→ **Tasks to perform**:
A - Reproduce verbatim the passage of the article on website performance from "Myths and misconceptions" to "at the end.".
B - Decide whether each statement agrees with the article on website performance, answering yes or no and quoting the words of the article that settle it: (i) The Web Application Stress tool is freely available. (ii) Most online bookmakers' sites stayed usable throughout the day of this year's English Grand National. (iii) The article gives real-world experiences with a small e-commerce site.

Abstract
This article looks at performance and scalability issues on a
dynamic website and how the Transactional Cost Analysis
methodology can be used to see where real bottlenecks and
performance issues lie. This methodology allows you to accurately
model the performance of your website and see how potential changes
and optimizations affect the overall capacity of the site.
A step-by step guide to using the Transactional Cost Analysis
methodology with the freely available Web Application Stress tool is
given. The metrics that should be monitored and how these relate to
real-life performance are explained in detail.
Myths and misconceptions regarding ASP performance and
scalability are dealt with and example results discussed. The key
differences between performance and scalability are looked at along
with strategies that will work to improve both. In addition, real
world experiences with a large e-commerce site are given as well as
strategies that will help capacity planning and how resources are
best used.
Web stress performance overview
The performance of a web application should be thought about
during planning, technical design, architecture design, development
and testing. It cannot be "bug-fixed" on at the end.
It is still common for new sites to launch and be overloaded, or
even existing sites to come grinding to a halt. As anyone who tried
to place a bet on the English Grand National this year at most of
the online bookmakers will testify, their sites were unusable for
most of the day. The effects of such poor planning and design have a
major impact on company revenue. Given the maturity of the web, such
incidents should be and can be avoided.

→ **Item enumeration data**:
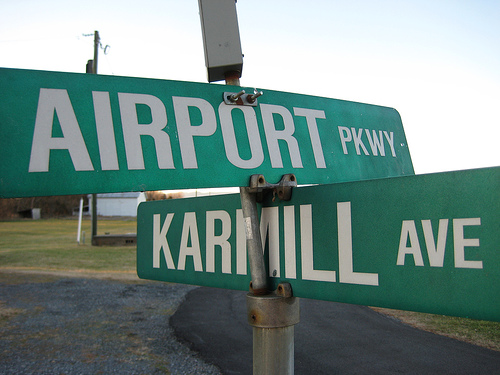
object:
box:
[195, 1, 248, 71]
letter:
[216, 100, 265, 170]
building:
[71, 187, 145, 218]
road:
[288, 302, 496, 371]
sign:
[0, 66, 413, 201]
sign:
[129, 180, 499, 327]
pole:
[244, 284, 301, 375]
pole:
[90, 31, 99, 244]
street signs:
[1, 139, 452, 372]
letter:
[117, 93, 176, 171]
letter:
[259, 101, 304, 169]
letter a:
[28, 87, 95, 171]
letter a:
[395, 219, 425, 267]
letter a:
[176, 212, 203, 273]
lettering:
[27, 86, 337, 181]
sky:
[4, 5, 500, 171]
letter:
[92, 91, 119, 171]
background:
[0, 0, 491, 131]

→ **Answers in order**:
A -
Myths and misconceptions regarding ASP performance and
scalability are dealt with and example results discussed. The key
differences between performance and scalability are looked at along
with strategies that will work to improve both. In addition, real
world experiences with a large e-commerce site are given as well as
strategies that will help capacity planning and how resources are
best used.
Web stress performance overview
The performance of a web application should be thought about
during planning, technical design, architecture design, development
and testing. It cannot be "bug-fixed" on at the end.

B -
(i) Yes: "the freely available Web Application Stress tool"
(ii) No: "their sites were unusable for most of the day"
(iii) No: "real world experiences with a large e-commerce site are given"